My beef (no pun intended) with this logic is that it makes gout sufferers eliminate lots of traditional foods that are nutrient-dense only to replace them with more carbohydrate and fructose-rich foods. In one study, researchers reported that ‘the conventional low purine diet approach allowing fructose intake could potentially worsen the overall net risk of gout attacks.’ Plus only about one third of the body’s uric acid comes from dietary purines; the other two third is produced by the body itself. And guess what? Research shows that eating purines actually increases uric acid excretion in order to maintain balance. So doesn’t it make sense to normalize the amount of uric acid produced by the body first?
Then why do many health professionals see red meat consumption as a risk factor for gout?

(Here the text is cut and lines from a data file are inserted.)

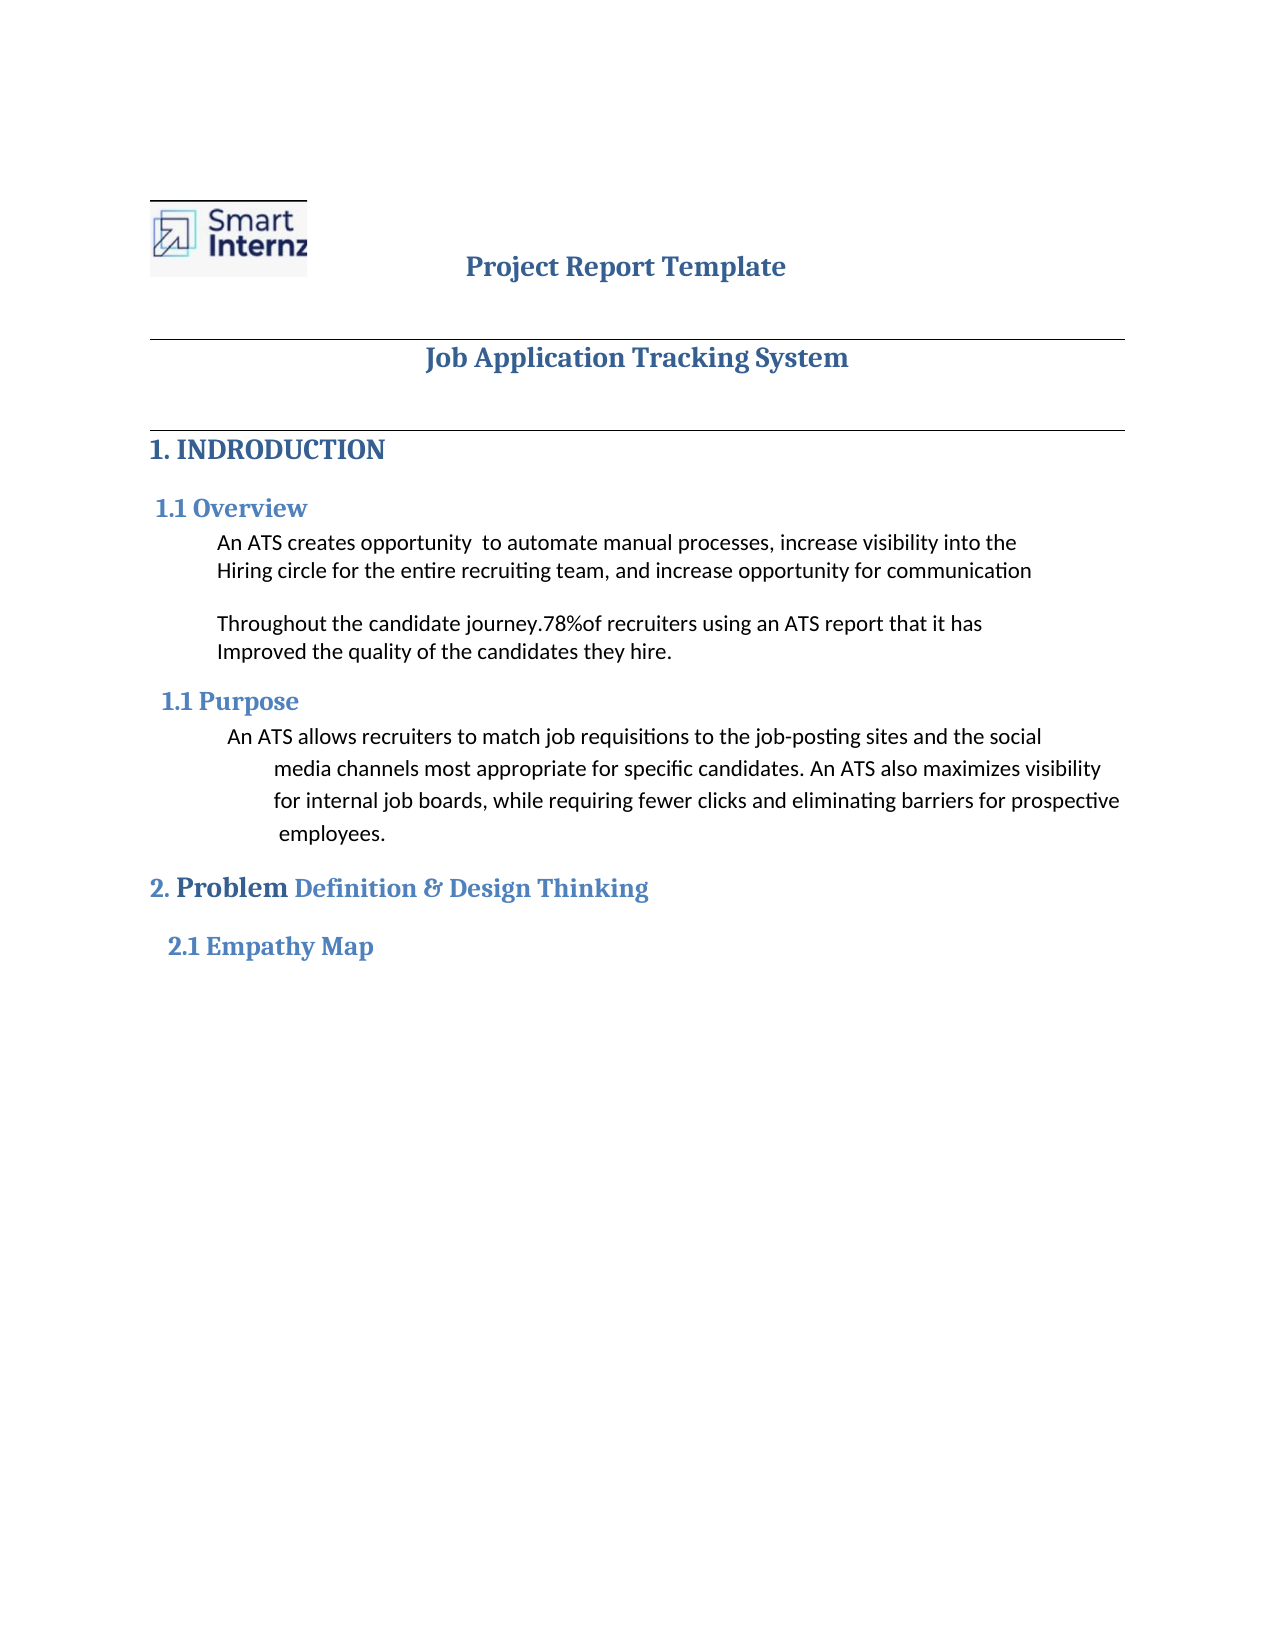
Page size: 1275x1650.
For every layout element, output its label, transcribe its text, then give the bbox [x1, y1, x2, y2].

text Hiring circle for the entire recruiting team, and increase opportunity for communication [150, 556, 1125, 584]
text An ATS allows recruiters to match job requisitions to the job-posting sites and the social media channels most appropriate for specific candidates. An ATS also maximizes visibility for internal job boards, while requiring fewer clicks and eliminating barriers for prospective employees. [150, 722, 1125, 847]
picture [150, 200, 308, 277]
text Improved the quality of the candidates they hire. [150, 637, 1125, 666]
text An ATS creates opportunity to automate manual processes, increase visibility into the [150, 528, 1125, 556]
subtitle 2.1 Empathy Map [150, 931, 1125, 962]
subtitle Project Report Template [150, 200, 1125, 283]
subtitle 1.1 Purpose [150, 686, 1125, 717]
text Throughout the candidate journey.78%of recruiters using an ATS report that it has [150, 609, 1125, 637]
subtitle Job Application Tracking System [150, 340, 1125, 375]
subtitle 2. Problem Definition & Design Thinking [150, 872, 1125, 905]
subtitle 1. INDRODUCTION [150, 431, 1125, 467]
subtitle 1.1 Overview [150, 493, 1125, 524]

Well, red meat is typically a component of the Standard American Diet, a diet that is also loaded with sugar, sweetened beverages, industrial seed oils, refined grains and processed meats while being low in naturally occurring antioxidants from fruits and veggies. As such, it is almost impossible for epidemiologists to isolate meat consumption from this modern pattern of eating. While it is true that most studies will try to control for these confounding factors, the truth is that, since red meat has been so constantly demonized, most individuals who consume a lot of meat often have other unhealthy habits such as smoking and drinking. They are also usually more overweight than low meat consumers who are often more ‘health conscious’ (many individuals still believe that meat is unhealthy and thus eat less meat). Plus, in Western countries, the most commonly consumed organ meats are gizzards and livers fried in industrial oils (which are often accompanied by a super-size sugary drink).
Disclaimer: There might be some people out there who would really benefit from a diet low in meat (whether it’s the purines or something else) so always talk to your doctor first – this article is not intended to act as a substitute for medical advice.
The REAL villain behind gout attacks: Inflammation
In my practice, I usually advise my patients to enjoy quality animal protein while switching to a real-food, anti-inflammatory diet and adopt healthy lifestyle practices. Of course, these are general guidelines which need to be tailored to the individual patient. For instance, many of them also have to adopt an autoimmune protocol or a specific-carbohydrate diet.
Although a high purine intake has been linked to gout attacks in those who are already suffering from hyperuricemia, research shows that purine intake alone is not enough to trigger gout flares. In fact, uric acid levels are often decreased during these attacks! Another factor associated with gout attacks is an increase in C-reactive protein (CRP) and interleukin-6, substances that indicate inflammation. These inflammatory molecules are increased in the joint fluid and serum of individuals with acute gouty arthritis.